Author: David Kanter

Leading semiconductor companies agree that FinFETs are the best high-performance transistors for the next couple of nodes and that copper will deliver the right mix of low resistance and reliability for interconnect and via layers. Most manufacturers also agree that scaling these technologies beyond the 7nm foundry node (equivalent to Intel’s 10nm node, which is expected later this year) will be difficult, if not impossible.

Semiconductor manufacturers are researching technologies to replace FinFETs and copper interconnects. The leading candidates for 5nm CMOS (equivalent to Intel’s 7nm node) and beyond are gate-all-around (GAA) transistors and copper interconnects with a more complex and robust barrier. This combination should enable further scaling with good performance. Both of these technologies require big changes to chip manufacturing flows, but they’re evolutionary extensions of the current approaches.

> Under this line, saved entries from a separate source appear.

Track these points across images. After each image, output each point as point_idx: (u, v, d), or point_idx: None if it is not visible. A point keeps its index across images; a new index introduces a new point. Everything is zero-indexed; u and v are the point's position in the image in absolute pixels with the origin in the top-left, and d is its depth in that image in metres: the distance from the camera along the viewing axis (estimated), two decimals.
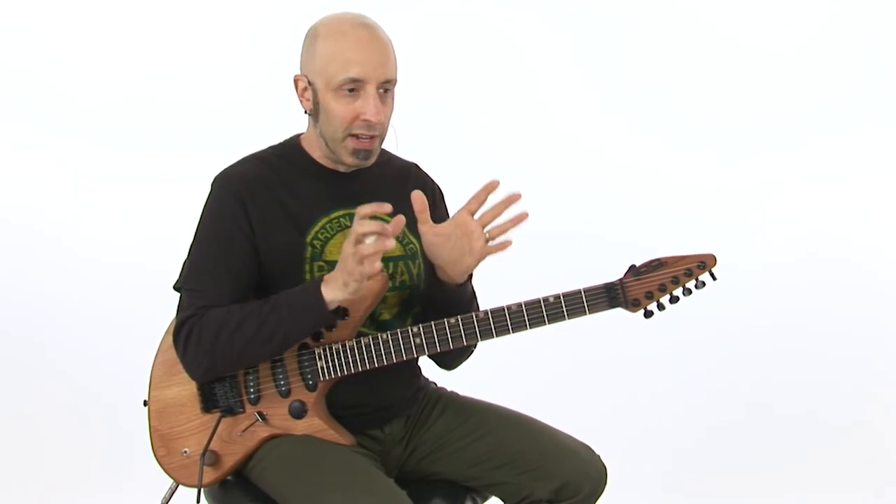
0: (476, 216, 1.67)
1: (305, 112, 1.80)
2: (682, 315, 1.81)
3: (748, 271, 3.34)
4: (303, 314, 1.64)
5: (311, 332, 1.69)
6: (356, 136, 1.72)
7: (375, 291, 1.71)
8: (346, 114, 1.70)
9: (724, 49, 3.53)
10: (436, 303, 1.77)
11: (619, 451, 2.14)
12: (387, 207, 1.56)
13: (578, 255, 3.02)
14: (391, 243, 1.54)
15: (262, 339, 1.65)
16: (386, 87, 1.73)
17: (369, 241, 1.55)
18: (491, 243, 1.67)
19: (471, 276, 1.81)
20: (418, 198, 1.68)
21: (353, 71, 1.68)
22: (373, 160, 1.79)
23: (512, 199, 1.65)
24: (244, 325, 1.65)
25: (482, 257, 1.69)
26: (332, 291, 1.61)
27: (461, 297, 1.76)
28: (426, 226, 1.69)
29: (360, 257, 1.54)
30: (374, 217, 1.58)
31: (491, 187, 1.65)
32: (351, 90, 1.70)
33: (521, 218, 1.65)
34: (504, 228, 1.66)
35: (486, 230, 1.67)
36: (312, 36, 1.76)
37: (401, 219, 1.57)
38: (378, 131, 1.73)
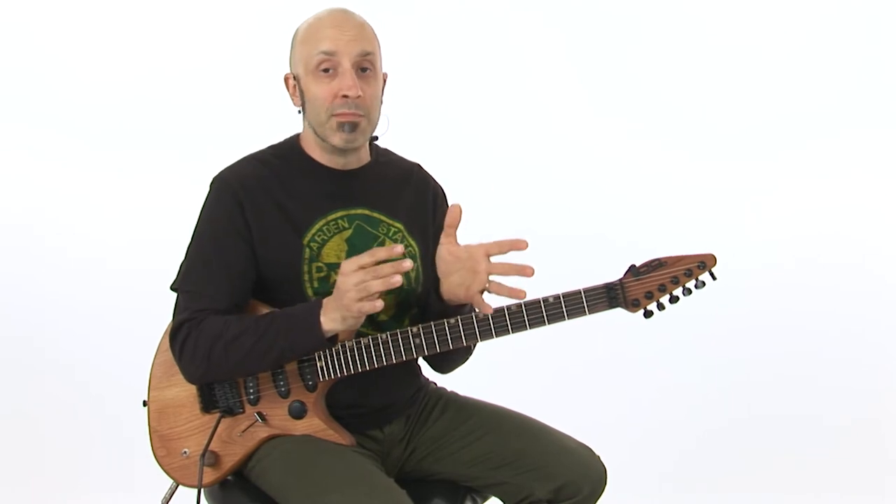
0: (492, 259, 1.66)
1: (298, 111, 1.81)
2: (681, 316, 1.81)
3: (747, 272, 3.34)
4: (300, 339, 1.65)
5: (307, 354, 1.70)
6: (338, 114, 1.71)
7: None
8: (326, 93, 1.71)
9: (722, 49, 3.53)
10: (433, 314, 1.77)
11: (619, 452, 2.14)
12: (398, 249, 1.57)
13: (578, 256, 3.02)
14: (398, 279, 1.55)
15: (257, 356, 1.66)
16: (363, 66, 1.72)
17: (376, 282, 1.55)
18: (486, 294, 1.67)
19: None
20: (455, 211, 1.68)
21: (323, 45, 1.70)
22: (360, 139, 1.76)
23: (524, 270, 1.62)
24: (240, 339, 1.65)
25: (469, 300, 1.69)
26: (331, 322, 1.62)
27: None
28: (448, 239, 1.70)
29: (362, 295, 1.55)
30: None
31: (519, 245, 1.62)
32: (326, 70, 1.70)
33: (518, 294, 1.63)
34: (500, 293, 1.65)
35: (489, 278, 1.66)
36: (294, 33, 1.79)
37: (408, 264, 1.57)
38: (361, 109, 1.72)
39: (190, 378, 1.73)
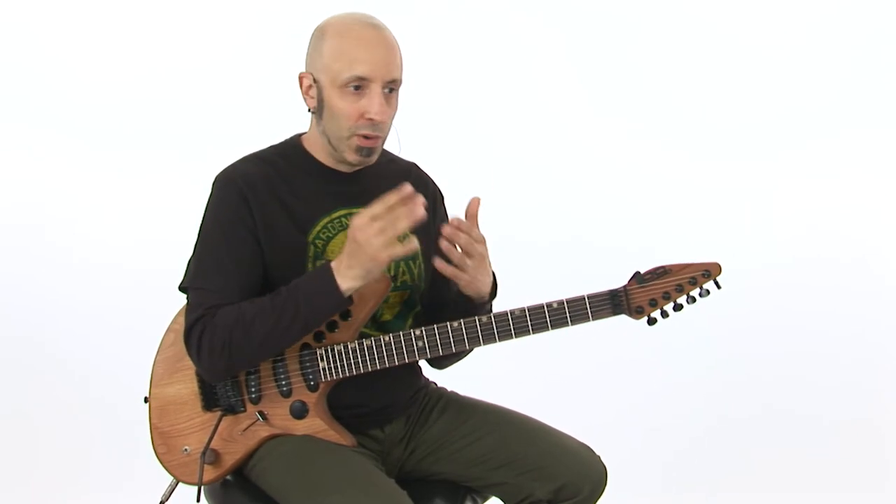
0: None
1: (309, 110, 1.79)
2: (682, 315, 1.81)
3: (747, 271, 3.33)
4: (320, 306, 1.64)
5: (328, 318, 1.69)
6: (361, 135, 1.72)
7: (379, 293, 1.71)
8: (351, 112, 1.70)
9: (722, 49, 3.53)
10: (454, 312, 1.76)
11: (620, 452, 2.14)
12: (407, 188, 1.58)
13: (577, 255, 3.02)
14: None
15: (280, 333, 1.65)
16: (391, 87, 1.72)
17: (400, 222, 1.58)
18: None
19: (493, 297, 1.83)
20: (475, 203, 1.72)
21: (359, 69, 1.68)
22: (375, 158, 1.79)
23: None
24: (259, 320, 1.64)
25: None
26: (350, 281, 1.62)
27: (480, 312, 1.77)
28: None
29: (388, 239, 1.57)
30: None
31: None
32: (356, 88, 1.69)
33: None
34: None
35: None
36: (319, 34, 1.75)
37: (421, 199, 1.59)
38: (382, 130, 1.73)
39: (213, 374, 1.72)
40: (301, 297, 1.64)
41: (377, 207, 1.57)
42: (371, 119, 1.69)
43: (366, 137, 1.72)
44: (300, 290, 1.65)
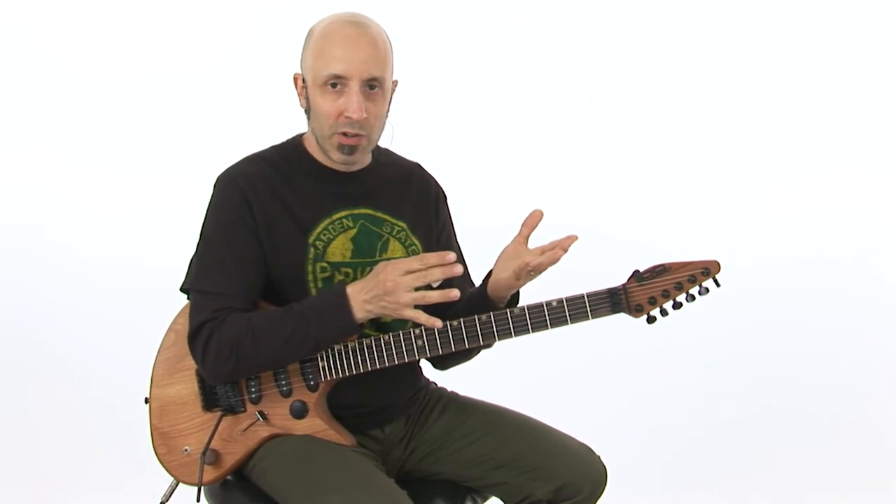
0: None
1: (305, 111, 1.80)
2: (681, 315, 1.81)
3: (747, 271, 3.33)
4: (333, 329, 1.66)
5: (339, 342, 1.70)
6: (341, 134, 1.72)
7: None
8: (331, 110, 1.70)
9: (722, 49, 3.53)
10: (462, 311, 1.76)
11: (620, 452, 2.14)
12: (451, 256, 1.59)
13: (577, 255, 3.01)
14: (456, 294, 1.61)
15: (290, 349, 1.66)
16: (372, 85, 1.71)
17: (434, 294, 1.60)
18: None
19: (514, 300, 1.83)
20: (538, 215, 1.73)
21: (334, 67, 1.69)
22: (360, 157, 1.78)
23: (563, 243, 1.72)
24: (269, 333, 1.65)
25: (516, 275, 1.73)
26: (366, 313, 1.64)
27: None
28: (520, 239, 1.73)
29: (418, 303, 1.59)
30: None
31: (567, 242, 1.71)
32: (334, 86, 1.70)
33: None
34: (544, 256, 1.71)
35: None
36: (309, 35, 1.77)
37: (459, 268, 1.59)
38: (364, 130, 1.72)
39: (216, 378, 1.72)
40: (314, 320, 1.65)
41: (414, 263, 1.59)
42: (348, 117, 1.69)
43: (346, 135, 1.71)
44: (314, 312, 1.65)
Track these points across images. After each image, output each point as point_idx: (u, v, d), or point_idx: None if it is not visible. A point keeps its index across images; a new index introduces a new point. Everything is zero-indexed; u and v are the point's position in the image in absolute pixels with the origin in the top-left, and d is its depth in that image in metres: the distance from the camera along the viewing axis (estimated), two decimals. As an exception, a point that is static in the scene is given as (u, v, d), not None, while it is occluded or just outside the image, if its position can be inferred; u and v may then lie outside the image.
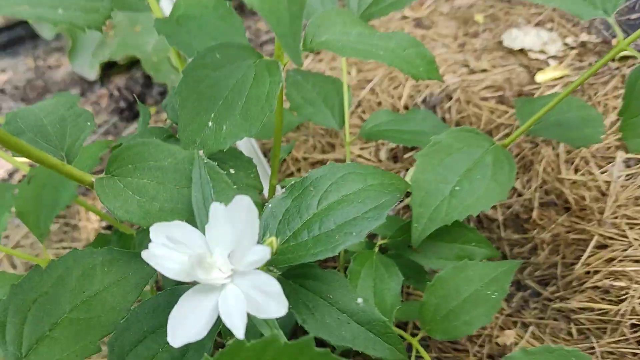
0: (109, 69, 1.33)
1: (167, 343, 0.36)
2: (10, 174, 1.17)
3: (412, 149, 0.79)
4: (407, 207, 0.71)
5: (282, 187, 0.75)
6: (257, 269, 0.31)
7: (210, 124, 0.40)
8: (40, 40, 1.49)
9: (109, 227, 0.92)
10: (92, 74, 1.30)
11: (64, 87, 1.39)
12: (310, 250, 0.36)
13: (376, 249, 0.54)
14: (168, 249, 0.30)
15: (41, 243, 0.53)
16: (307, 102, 0.65)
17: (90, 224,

Whereas a FinFET wraps a gate around the transistor channel on three sides, a GAAFET surrounds the channel on all four, increasing the control of electron flow from source to drain. This tighter control should enable lower-voltage operation, albeit at higher manufacturing cost. Samsung has already committed to a variant of GAAFETs for its 5nm process, which is due to enter production in 2020. IBM’s research alliance also identified potential replacements for copper interconnects, using tantalum-nitride (TaN) barriers. It concluded that copper wiring with a new barrier would offer the best performance, beating out new metals that don’t need barriers.

These and other innovations will sustain scaling for the next five years, but not for all applications. The new transistors and wiring schemes are more expensive than their predecessors, further increasing the cost gap between cutting-edge and mainstream products. High-performance processors will be able to afford the greater performance, power efficiency, and density, but manufacturers must reduce costs to draw other customers.